## [What you are asked to do]
Could you restate the data word for word and drop the pictures?

---- The data

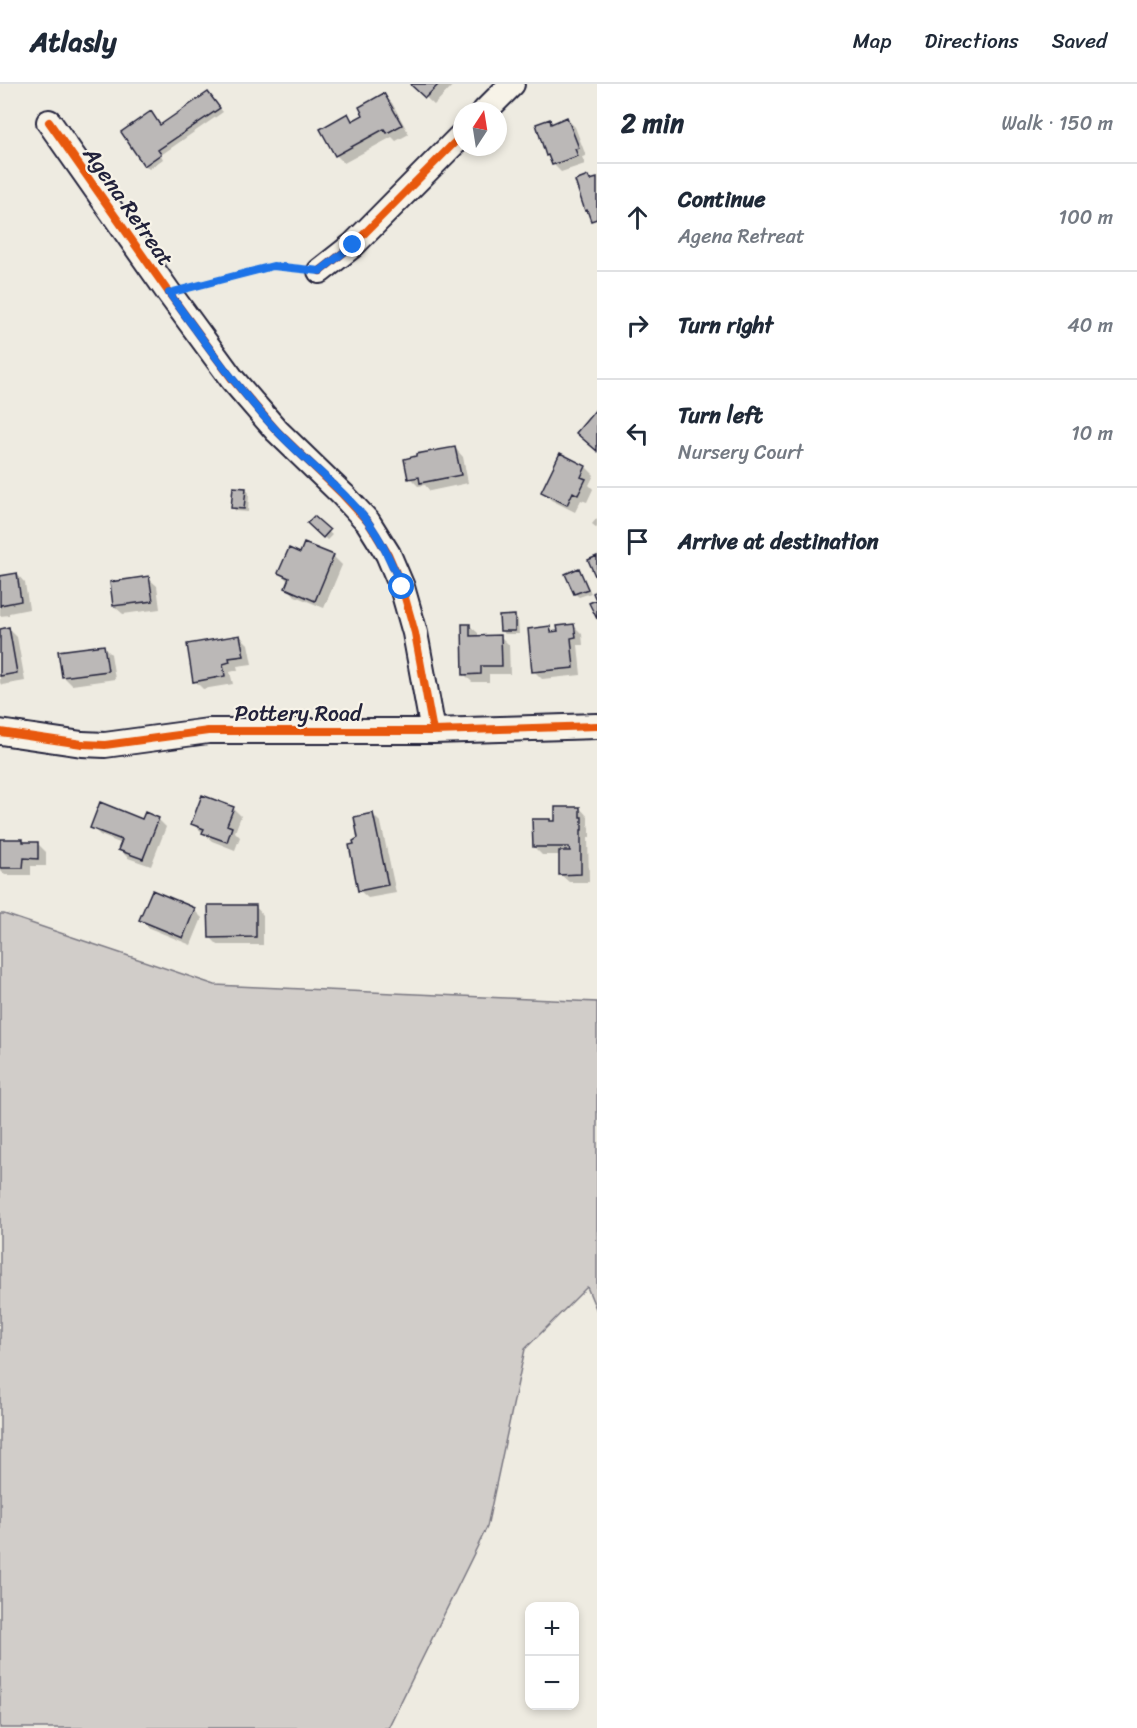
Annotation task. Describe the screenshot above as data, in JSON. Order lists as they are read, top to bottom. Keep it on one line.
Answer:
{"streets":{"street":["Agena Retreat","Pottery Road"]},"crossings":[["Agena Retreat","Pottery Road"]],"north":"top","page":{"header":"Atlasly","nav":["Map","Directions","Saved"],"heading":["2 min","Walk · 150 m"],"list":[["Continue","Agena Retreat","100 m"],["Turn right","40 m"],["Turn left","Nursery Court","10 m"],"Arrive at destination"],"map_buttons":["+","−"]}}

--------

## [Exercise answer]
Annotation task. Describe the screenshot above as data, in JSON. Order lists as they are read, top to bottom. Keep it on one line.
Answer:
{"streets":{"street":["Agena Retreat","Pottery Road"]},"crossings":[["Agena Retreat","Pottery Road"]],"north":"top","page":{"header":"Atlasly","nav":["Map","Directions","Saved"],"heading":["2 min","Walk · 150 m"],"list":[["Continue","Agena Retreat","100 m"],["Turn right","40 m"],["Turn left","Nursery Court","10 m"],"Arrive at destination"],"map_buttons":["+","−"]}}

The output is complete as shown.